::: SOURCE PASSAGE :::

BIBLIOGRAPHY

BIBLIOGRAPHY

Art Music by Caribbean Composers:

Jamaica

 

Christine Gangelhoff

Cathleen LeGrand

The College of The Bahamas[1]

 

Introduction

Jamaica is among the Caribbean islands that Columbus claimed for Spain.  The island was captured by the British in 1655 and remained a British colony until its independence in 1962 (Jamaica, 2005).  Jamaica was settled by Europeans who brought in a large number of African slaves to perform agricultural work, mainly on sugar plantations.  Workers from Asia, predominantly from India and China, who arrived after Emancipation also contribute to the nation's diversity.  In response to its rich diversity, the motto of Jamaica is: Out of Many, One People.

"Jamaican music is as varied as the people who inhabit the island... [M]uch folk music retains features and functions of black African music, blended with elements of European (primarily British) music" (Lewin & Gordon, 2007-2011).  Jamaican musical genres, such as ska, rocksteady, reggae, and dancehall, are popular and influential internationally.

 

The classical music tradition in Jamaica dates back to the 18th century.  The "first oratorio written in the Americas," Jonah, was composed by Samuel Felsted sometime around 1773 (Lumsden, 2004).  Sir Frederic H. Cowen, the most prolific Jamaican classical composer, created a long list of works including several operas.  Cowen moved to England during his youth and, in addition to composing, had a notable career as a performer and conductor (Lumsden, 2003).  Peter Ashbourne is the most versatile of the younger generation of composers born and living in Jamaica.  One of his recent works, Mikey, a reggae opera, displays his innovative approach to composition.  Ashbourne points out that "when you consider that, in terms of popular culture, Jamaica has an unusually high profile, [and] art music is easily overshadowed by the more conspicuous and populist genres.  There is very little in the way of financial support [or] sponsored training [for art music]" (P. Ashbourne, personal communication, May 6, 2011).

:::

**STATED TASK 1**
Decide whether each statement agrees with the passage on Jamaican art music, and answer yes or no with the words from the passage that settle it. (a) The British captured Jamaica in 1655. (b) Frederic H. Cowen spent his whole career in Jamaica. (c) Peter Ashbourne's work Mikey is a reggae opera.
**STATED TASK 2**
Carry on the passage on Jamaican art music, picking up after its final sentence.

::: RAW DATA :::

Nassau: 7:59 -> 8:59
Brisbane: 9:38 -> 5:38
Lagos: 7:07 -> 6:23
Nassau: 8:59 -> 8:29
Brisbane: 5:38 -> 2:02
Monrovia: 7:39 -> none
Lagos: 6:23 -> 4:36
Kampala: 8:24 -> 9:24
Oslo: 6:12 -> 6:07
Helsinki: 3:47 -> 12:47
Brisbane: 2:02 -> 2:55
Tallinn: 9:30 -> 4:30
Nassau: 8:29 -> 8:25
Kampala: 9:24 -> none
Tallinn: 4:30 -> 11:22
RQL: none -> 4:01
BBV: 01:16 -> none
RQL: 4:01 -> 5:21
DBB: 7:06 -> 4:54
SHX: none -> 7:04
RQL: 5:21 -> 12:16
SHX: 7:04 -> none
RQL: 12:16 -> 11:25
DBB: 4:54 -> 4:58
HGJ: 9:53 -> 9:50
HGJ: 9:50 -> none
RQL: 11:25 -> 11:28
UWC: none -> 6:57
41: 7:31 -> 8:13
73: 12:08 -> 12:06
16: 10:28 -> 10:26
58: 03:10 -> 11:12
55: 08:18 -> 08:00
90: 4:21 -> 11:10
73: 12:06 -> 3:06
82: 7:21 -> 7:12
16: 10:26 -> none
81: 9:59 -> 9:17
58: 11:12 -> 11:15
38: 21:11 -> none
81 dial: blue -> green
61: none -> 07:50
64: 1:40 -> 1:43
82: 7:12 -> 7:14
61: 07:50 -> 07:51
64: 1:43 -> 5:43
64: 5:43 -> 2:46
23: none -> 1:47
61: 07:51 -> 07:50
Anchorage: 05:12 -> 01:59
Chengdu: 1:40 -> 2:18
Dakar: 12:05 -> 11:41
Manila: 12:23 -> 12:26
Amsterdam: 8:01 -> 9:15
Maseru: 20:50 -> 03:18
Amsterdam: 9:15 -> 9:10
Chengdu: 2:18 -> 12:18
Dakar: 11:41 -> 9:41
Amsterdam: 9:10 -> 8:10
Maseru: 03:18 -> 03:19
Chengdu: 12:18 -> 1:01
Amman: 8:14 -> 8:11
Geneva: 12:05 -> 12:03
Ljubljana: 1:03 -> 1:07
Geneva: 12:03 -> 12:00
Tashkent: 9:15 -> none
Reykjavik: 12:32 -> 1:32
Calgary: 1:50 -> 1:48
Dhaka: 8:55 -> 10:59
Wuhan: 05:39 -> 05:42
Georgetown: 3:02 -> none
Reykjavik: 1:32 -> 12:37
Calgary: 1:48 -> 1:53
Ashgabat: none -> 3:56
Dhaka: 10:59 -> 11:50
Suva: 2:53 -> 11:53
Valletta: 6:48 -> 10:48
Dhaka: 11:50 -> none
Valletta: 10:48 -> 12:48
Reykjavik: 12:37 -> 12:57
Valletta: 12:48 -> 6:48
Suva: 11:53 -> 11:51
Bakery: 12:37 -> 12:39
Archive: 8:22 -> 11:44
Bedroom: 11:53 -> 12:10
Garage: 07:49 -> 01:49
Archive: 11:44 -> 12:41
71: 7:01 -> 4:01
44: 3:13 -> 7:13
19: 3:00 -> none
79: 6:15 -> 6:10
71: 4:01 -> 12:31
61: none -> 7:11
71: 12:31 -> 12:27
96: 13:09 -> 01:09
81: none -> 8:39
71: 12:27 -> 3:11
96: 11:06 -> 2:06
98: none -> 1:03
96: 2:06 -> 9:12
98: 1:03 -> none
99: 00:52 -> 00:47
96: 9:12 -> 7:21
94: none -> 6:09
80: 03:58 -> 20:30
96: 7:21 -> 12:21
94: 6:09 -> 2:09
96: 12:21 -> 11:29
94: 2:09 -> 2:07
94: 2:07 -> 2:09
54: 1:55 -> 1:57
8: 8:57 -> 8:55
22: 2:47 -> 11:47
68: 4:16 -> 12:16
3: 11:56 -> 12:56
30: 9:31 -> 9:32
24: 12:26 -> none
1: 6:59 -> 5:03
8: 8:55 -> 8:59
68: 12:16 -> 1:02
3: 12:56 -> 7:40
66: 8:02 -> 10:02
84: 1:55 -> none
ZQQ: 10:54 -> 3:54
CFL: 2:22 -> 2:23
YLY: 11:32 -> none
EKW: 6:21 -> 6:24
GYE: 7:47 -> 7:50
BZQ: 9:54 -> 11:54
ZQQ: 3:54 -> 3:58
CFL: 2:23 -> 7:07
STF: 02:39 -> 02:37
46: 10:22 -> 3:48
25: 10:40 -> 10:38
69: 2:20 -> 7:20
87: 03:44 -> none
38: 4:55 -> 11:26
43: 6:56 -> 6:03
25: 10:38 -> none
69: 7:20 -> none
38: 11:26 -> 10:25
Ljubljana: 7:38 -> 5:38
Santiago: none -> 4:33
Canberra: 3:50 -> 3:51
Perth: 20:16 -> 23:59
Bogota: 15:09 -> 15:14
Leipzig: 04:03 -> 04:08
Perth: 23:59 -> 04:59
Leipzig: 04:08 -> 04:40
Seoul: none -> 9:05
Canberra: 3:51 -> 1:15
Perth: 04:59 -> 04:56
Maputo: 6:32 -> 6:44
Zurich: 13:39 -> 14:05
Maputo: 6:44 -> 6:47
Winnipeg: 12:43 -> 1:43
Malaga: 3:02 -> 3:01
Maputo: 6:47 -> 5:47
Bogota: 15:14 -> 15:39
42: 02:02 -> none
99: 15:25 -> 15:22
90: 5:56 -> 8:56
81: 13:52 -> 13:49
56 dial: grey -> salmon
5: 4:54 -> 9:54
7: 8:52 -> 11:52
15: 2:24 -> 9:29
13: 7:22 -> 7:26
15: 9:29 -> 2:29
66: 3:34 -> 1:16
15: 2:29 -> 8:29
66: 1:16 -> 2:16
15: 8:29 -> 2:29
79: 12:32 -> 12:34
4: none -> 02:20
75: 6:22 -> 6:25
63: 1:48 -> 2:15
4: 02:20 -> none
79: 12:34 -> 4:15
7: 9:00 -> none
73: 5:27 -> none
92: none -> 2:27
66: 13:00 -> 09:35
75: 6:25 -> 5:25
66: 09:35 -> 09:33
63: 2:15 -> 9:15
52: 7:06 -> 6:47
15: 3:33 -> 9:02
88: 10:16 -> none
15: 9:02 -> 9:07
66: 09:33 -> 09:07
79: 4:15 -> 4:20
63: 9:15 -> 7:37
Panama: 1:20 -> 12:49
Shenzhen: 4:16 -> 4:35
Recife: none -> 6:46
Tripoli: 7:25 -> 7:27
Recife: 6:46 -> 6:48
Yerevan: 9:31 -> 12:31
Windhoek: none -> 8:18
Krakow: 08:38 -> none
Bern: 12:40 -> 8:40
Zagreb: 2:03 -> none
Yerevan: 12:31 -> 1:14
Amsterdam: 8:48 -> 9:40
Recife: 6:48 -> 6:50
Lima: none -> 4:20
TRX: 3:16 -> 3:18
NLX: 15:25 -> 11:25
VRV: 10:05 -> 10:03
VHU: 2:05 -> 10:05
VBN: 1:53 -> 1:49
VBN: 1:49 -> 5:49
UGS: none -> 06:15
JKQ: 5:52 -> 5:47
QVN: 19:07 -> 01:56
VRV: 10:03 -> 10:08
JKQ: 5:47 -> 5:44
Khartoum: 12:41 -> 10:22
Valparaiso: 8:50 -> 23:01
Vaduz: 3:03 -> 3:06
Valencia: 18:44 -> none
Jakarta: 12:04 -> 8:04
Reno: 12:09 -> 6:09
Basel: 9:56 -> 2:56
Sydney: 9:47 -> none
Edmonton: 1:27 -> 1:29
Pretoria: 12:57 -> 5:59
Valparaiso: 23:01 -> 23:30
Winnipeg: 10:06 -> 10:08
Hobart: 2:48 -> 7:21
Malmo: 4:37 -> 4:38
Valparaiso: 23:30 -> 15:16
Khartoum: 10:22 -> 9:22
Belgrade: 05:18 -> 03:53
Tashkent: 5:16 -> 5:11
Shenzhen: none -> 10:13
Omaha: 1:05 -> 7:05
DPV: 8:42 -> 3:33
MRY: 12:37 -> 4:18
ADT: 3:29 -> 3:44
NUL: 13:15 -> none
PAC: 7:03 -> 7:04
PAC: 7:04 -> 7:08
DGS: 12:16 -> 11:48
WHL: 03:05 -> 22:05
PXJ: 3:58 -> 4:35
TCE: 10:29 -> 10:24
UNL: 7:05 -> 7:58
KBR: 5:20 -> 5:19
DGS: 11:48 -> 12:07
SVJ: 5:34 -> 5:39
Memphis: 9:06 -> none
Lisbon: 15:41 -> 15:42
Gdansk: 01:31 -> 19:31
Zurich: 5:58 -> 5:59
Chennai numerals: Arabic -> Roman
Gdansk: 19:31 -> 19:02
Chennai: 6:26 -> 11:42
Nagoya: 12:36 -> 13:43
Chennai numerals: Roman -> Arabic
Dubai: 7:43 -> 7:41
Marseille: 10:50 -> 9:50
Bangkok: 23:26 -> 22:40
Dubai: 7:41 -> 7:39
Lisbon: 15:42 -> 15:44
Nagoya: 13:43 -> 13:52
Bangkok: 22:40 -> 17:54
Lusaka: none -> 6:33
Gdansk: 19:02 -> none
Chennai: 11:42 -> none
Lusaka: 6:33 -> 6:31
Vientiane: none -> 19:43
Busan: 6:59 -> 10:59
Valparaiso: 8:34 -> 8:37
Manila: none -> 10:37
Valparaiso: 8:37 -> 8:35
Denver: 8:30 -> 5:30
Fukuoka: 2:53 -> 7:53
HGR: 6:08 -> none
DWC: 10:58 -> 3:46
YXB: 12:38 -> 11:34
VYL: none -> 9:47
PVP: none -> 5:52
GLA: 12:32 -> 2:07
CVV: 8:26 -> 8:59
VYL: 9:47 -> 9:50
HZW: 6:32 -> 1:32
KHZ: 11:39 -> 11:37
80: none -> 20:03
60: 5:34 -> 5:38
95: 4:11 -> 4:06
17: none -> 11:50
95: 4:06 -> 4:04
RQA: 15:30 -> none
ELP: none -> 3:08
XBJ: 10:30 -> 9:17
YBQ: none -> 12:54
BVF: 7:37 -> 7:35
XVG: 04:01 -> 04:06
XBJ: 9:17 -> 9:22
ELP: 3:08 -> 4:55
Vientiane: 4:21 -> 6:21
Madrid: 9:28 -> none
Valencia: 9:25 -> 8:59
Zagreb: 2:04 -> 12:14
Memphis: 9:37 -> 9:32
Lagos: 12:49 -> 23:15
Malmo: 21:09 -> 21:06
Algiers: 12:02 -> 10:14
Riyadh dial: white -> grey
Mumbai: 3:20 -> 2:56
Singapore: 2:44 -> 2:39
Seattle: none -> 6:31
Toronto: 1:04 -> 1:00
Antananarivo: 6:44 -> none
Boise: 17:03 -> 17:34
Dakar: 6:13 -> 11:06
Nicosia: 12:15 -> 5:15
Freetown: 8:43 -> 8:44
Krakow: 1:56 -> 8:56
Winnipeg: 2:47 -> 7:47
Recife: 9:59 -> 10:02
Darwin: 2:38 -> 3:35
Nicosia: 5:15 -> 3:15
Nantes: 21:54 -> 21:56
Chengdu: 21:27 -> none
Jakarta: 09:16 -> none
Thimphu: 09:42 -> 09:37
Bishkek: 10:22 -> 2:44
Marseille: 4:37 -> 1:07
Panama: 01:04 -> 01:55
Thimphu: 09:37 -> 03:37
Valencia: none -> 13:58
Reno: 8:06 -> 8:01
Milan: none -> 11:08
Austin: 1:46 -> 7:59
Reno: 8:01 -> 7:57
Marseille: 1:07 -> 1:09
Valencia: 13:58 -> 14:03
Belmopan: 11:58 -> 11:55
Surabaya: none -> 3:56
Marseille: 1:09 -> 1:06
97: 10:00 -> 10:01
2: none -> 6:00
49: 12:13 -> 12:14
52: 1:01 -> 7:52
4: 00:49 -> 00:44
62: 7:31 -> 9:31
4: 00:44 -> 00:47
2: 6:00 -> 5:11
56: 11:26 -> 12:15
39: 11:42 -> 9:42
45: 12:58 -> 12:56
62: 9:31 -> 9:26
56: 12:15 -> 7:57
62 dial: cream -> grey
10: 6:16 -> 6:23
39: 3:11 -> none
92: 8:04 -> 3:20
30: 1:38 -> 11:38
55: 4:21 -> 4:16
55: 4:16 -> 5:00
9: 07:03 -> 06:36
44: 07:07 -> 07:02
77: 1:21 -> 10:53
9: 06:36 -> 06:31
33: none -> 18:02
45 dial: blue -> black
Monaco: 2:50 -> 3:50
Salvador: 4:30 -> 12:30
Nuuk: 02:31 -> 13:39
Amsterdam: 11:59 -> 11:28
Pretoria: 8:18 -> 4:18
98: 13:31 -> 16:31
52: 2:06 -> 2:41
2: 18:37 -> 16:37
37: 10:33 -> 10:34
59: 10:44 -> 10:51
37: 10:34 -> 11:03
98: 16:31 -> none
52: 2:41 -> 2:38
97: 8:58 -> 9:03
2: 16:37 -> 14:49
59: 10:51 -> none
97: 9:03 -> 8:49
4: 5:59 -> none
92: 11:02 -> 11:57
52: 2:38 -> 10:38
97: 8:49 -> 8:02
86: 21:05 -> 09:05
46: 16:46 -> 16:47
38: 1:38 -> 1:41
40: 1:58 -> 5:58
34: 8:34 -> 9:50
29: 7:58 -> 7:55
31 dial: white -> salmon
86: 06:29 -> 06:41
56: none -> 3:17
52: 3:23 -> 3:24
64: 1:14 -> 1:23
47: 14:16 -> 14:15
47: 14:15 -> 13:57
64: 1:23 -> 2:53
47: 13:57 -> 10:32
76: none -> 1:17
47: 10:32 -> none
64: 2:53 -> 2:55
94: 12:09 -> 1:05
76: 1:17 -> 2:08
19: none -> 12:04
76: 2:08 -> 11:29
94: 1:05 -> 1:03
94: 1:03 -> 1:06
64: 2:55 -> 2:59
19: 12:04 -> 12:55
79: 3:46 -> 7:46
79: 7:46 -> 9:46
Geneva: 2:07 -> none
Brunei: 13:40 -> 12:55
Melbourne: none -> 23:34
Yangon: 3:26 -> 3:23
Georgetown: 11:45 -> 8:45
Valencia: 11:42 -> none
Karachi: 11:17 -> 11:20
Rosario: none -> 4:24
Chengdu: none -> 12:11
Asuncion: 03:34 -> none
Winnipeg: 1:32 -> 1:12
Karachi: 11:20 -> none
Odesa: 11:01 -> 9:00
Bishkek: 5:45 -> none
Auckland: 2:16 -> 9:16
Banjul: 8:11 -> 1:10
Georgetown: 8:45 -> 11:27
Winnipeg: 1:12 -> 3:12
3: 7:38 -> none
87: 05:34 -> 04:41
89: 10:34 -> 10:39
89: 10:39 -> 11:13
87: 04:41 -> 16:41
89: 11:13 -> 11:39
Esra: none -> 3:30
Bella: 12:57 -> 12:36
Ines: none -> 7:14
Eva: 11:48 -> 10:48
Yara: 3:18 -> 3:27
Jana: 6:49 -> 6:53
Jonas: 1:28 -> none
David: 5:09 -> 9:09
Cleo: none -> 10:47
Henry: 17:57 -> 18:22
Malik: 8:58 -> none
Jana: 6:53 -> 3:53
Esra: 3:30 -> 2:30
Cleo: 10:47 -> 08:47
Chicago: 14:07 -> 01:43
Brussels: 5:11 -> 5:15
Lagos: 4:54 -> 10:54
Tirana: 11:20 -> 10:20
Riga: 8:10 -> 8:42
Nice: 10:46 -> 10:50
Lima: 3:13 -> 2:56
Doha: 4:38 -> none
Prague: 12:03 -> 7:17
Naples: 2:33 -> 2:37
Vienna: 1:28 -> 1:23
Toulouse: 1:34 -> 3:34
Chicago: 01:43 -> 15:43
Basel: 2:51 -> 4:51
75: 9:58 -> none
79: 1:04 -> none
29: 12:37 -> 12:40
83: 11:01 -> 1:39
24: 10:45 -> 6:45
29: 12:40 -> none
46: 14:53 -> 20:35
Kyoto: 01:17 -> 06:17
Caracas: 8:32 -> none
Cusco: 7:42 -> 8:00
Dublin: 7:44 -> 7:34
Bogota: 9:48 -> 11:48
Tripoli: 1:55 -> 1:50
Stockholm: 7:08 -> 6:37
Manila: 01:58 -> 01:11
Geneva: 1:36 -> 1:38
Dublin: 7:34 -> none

:::

**EXERCISE OUTPUT 1**
(a) Yes: "The island was captured by the British in 1655"
(b) No: "Cowen moved to England during his youth"
(c) Yes: "Mikey, a reggae opera"

**EXERCISE OUTPUT 2**
 

Describing his compositional approach, Ashbourne states:

Jamaica is a small island in the Caribbean basin that is remarkably rich in folk material.  The quality and quantity are both impressive.  [This richness helps to explain] why I want to examine this folk tradition [as a] resource.  Some very interesting music can result when these tuneful, mostly diatonic melodies are subjected to various compositional techniques.  The tonal basis of this traditional music can be conveniently integrated with my current approach to the musical poles of tonality and atonality. (Personal communication, May 6, 2011)


Oswald Russell’s Three Jamaican Dances is an example of a classical work that incorporates folk music; the piece is based on Jamaican folk songs. Jamaican pianist Paul Shaw discusses the second movement, which is based on the folk song, Sammy Dead:

As simple as that folk song is, Oswald Russell takes the melody … he layers over it a rhythm (like this, an ostinato), and as it turned out from some of the research that I’ve done … that rhythm – you hear it in a lot of Caribbean music – comes all the way from West Africa (Shaw, 2010).


Jamaican pianist Paul Shaw discusses Oswald Russell's Three Jamaican Dances


Paul Shaw performs Oswald Russell's Three Jamaican Dances

The Edna Manley College offers several music-related degrees: an Associate of Arts in Music, a Bachelor of Music in Classical Performance, Jazz and Popular Music Studies, and a Bachelor of Music Education.  Two other institutions, Northern Caribbean University and Mico University College, also offer a Bachelor of Music Education.  The National Youth Orchestra of Jamaica (NYOJ) trains young people to play orchestral instruments.  The NYOJ is a private non-profit orchestra, offering no-cost music lessons, and uses the El Sistema program of orchestral instrument education pioneered in Venezuela.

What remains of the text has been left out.